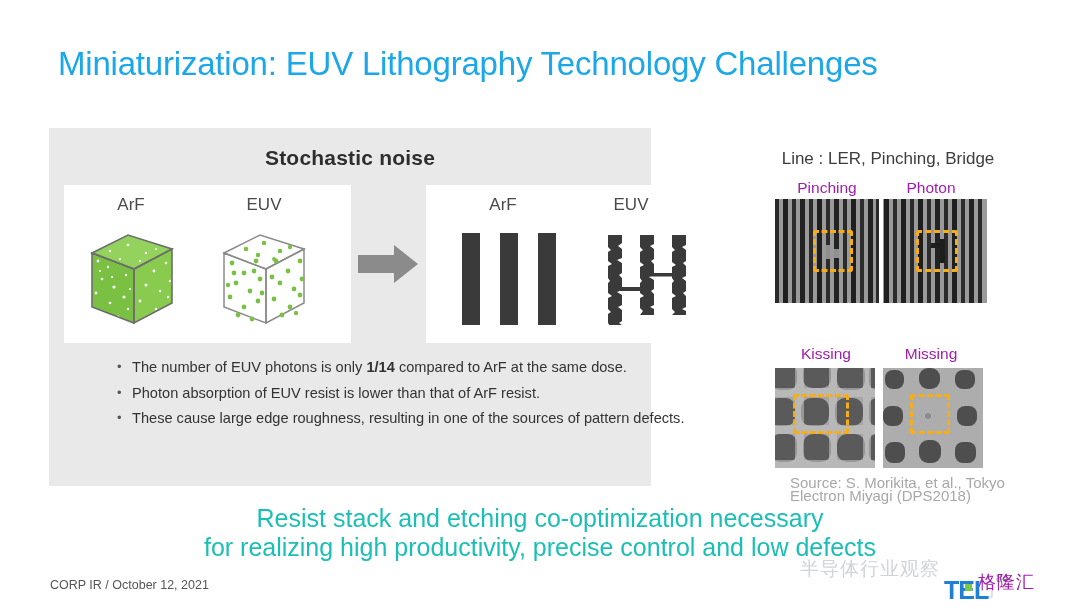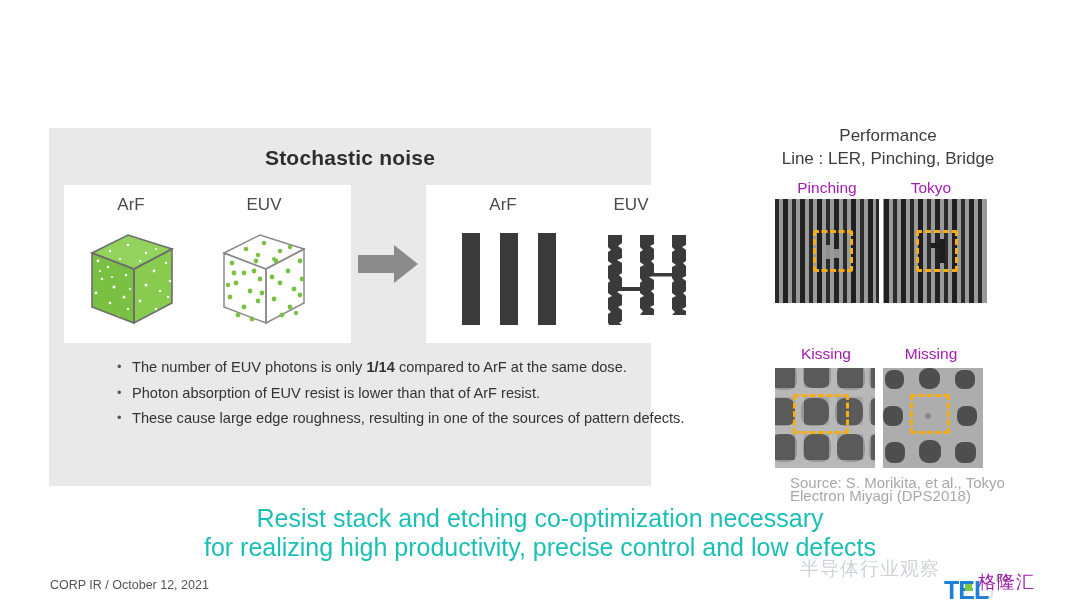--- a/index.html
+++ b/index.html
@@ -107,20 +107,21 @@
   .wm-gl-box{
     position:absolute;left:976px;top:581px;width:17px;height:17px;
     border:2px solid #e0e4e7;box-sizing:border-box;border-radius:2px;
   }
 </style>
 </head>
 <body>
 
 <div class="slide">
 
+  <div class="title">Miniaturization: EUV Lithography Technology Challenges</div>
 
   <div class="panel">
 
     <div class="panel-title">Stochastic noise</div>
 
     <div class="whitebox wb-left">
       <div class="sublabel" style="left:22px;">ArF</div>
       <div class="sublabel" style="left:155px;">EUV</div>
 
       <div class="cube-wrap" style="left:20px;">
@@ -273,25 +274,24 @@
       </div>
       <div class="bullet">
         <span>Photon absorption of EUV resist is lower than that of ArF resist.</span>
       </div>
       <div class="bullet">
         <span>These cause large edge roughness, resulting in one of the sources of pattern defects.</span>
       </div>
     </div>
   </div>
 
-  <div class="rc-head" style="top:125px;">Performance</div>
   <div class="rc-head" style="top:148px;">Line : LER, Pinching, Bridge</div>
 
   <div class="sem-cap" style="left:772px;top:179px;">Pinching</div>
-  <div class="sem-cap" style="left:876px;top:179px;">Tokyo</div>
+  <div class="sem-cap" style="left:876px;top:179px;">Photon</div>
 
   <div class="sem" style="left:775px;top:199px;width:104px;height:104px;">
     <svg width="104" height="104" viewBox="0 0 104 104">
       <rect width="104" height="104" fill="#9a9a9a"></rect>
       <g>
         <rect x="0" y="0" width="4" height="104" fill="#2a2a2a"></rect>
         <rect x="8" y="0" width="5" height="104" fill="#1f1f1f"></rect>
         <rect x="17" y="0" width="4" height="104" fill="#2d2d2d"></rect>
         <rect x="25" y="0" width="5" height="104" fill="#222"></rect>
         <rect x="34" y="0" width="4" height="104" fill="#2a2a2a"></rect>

-- -- --

**EXERCISE DETAILS:** Sift the material for lines that include the word "span", and copy each one.

**EXERCISE SOLUTION:**
         <span>Photon absorption of EUV resist is lower than that of ArF resist.</span>
         <span>These cause large edge roughness, resulting in one of the sources of pattern defects.</span>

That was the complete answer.